## To do
Restate word for word the entries below, starting with the line with "right wrist: (107, 280)" and continuing through the line with "nose: (109, 174)". Include both of those lines and no others.

## Stored items
****************************************
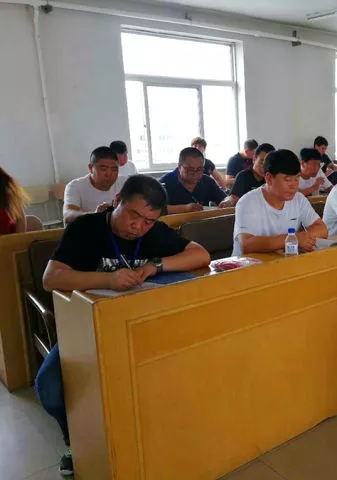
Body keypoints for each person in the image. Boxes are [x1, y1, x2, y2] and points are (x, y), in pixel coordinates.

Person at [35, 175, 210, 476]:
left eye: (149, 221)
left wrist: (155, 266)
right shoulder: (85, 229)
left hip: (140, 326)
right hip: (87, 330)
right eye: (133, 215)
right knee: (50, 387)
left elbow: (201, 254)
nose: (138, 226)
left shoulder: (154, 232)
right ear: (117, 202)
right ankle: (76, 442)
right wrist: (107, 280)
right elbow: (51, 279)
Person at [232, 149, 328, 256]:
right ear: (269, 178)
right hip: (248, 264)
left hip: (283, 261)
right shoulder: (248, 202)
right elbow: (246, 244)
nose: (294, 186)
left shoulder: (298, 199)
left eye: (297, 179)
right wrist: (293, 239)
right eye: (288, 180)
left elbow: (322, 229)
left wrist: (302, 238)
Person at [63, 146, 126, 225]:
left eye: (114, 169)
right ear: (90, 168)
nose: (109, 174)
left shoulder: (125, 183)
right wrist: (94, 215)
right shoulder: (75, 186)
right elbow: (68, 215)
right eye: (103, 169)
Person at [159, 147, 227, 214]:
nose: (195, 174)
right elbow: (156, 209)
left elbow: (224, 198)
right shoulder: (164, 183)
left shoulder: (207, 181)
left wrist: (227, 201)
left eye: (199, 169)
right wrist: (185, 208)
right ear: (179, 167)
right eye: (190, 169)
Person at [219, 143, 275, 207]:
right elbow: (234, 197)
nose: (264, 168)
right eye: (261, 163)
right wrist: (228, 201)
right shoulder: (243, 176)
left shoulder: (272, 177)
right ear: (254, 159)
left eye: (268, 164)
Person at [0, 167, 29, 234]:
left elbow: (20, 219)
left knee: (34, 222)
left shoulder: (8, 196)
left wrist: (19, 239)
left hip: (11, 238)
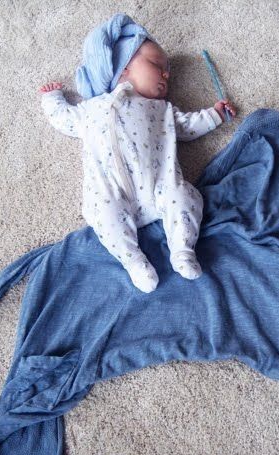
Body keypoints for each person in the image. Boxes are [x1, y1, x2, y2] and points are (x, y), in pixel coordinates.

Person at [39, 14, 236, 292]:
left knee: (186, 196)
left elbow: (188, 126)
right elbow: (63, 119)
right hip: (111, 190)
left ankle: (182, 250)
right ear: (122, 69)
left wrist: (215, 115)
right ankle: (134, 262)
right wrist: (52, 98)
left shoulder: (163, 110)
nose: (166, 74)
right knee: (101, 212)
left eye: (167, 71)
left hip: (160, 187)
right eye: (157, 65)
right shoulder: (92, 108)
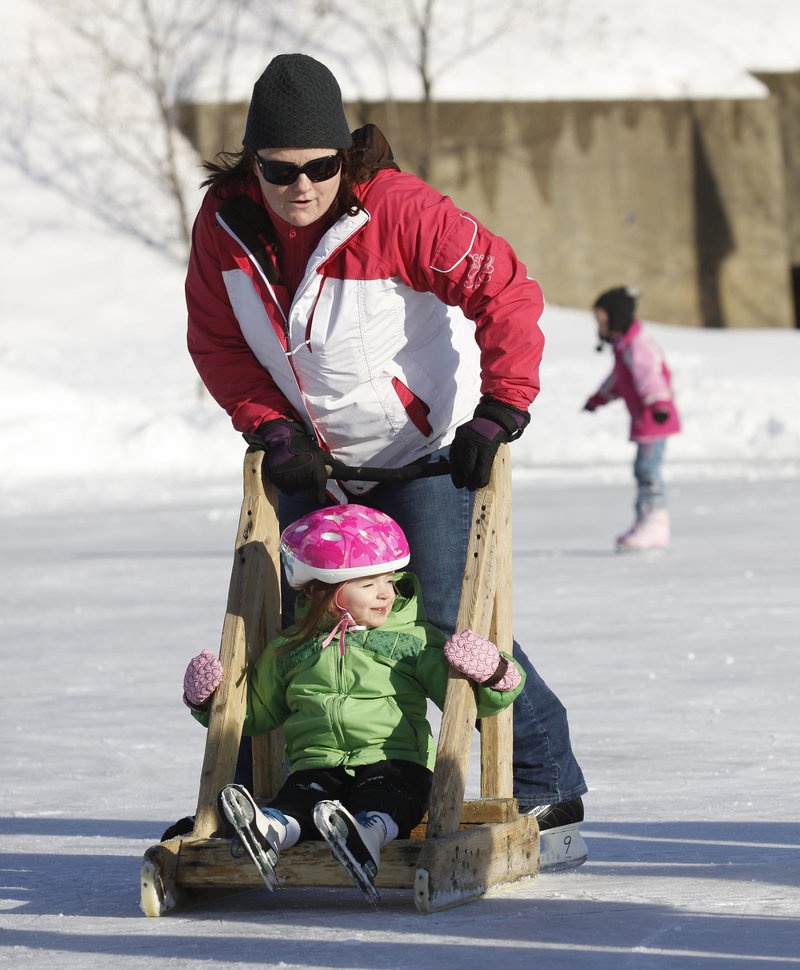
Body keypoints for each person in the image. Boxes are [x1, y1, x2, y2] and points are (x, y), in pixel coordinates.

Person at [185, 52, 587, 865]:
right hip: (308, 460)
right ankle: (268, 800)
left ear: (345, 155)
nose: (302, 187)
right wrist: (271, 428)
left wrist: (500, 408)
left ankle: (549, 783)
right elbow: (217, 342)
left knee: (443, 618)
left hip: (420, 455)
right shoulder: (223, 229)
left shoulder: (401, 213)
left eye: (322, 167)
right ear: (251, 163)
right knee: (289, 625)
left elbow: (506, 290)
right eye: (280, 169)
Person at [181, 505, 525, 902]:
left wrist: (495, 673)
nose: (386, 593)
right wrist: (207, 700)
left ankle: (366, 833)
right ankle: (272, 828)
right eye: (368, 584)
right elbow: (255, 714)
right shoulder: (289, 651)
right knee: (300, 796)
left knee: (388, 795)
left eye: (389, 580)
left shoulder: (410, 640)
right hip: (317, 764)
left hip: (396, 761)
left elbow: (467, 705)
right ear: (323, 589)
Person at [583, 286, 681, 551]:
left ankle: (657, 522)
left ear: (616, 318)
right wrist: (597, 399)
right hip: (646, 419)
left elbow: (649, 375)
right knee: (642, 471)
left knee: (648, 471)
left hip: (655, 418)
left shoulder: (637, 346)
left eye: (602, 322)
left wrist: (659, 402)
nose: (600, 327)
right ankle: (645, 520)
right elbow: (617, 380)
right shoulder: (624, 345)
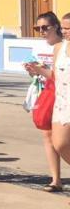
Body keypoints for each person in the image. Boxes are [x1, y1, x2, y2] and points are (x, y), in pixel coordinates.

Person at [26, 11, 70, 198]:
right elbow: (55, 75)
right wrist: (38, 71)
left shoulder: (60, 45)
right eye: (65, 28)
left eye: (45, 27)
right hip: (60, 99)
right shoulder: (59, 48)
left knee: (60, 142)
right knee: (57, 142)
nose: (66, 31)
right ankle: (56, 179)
****************************************
## Exercise output
right wrist: (107, 280)
right elbow: (51, 279)
Person at [232, 149, 328, 256]:
right ear: (269, 178)
right hip: (248, 264)
left hip: (283, 261)
right shoulder: (248, 202)
right elbow: (246, 244)
nose: (294, 186)
left shoulder: (298, 199)
left eye: (297, 179)
right wrist: (293, 239)
right eye: (288, 180)
left elbow: (322, 229)
left wrist: (302, 238)
Person at [63, 146, 126, 225]:
left eye: (114, 169)
right ear: (90, 168)
nose: (109, 174)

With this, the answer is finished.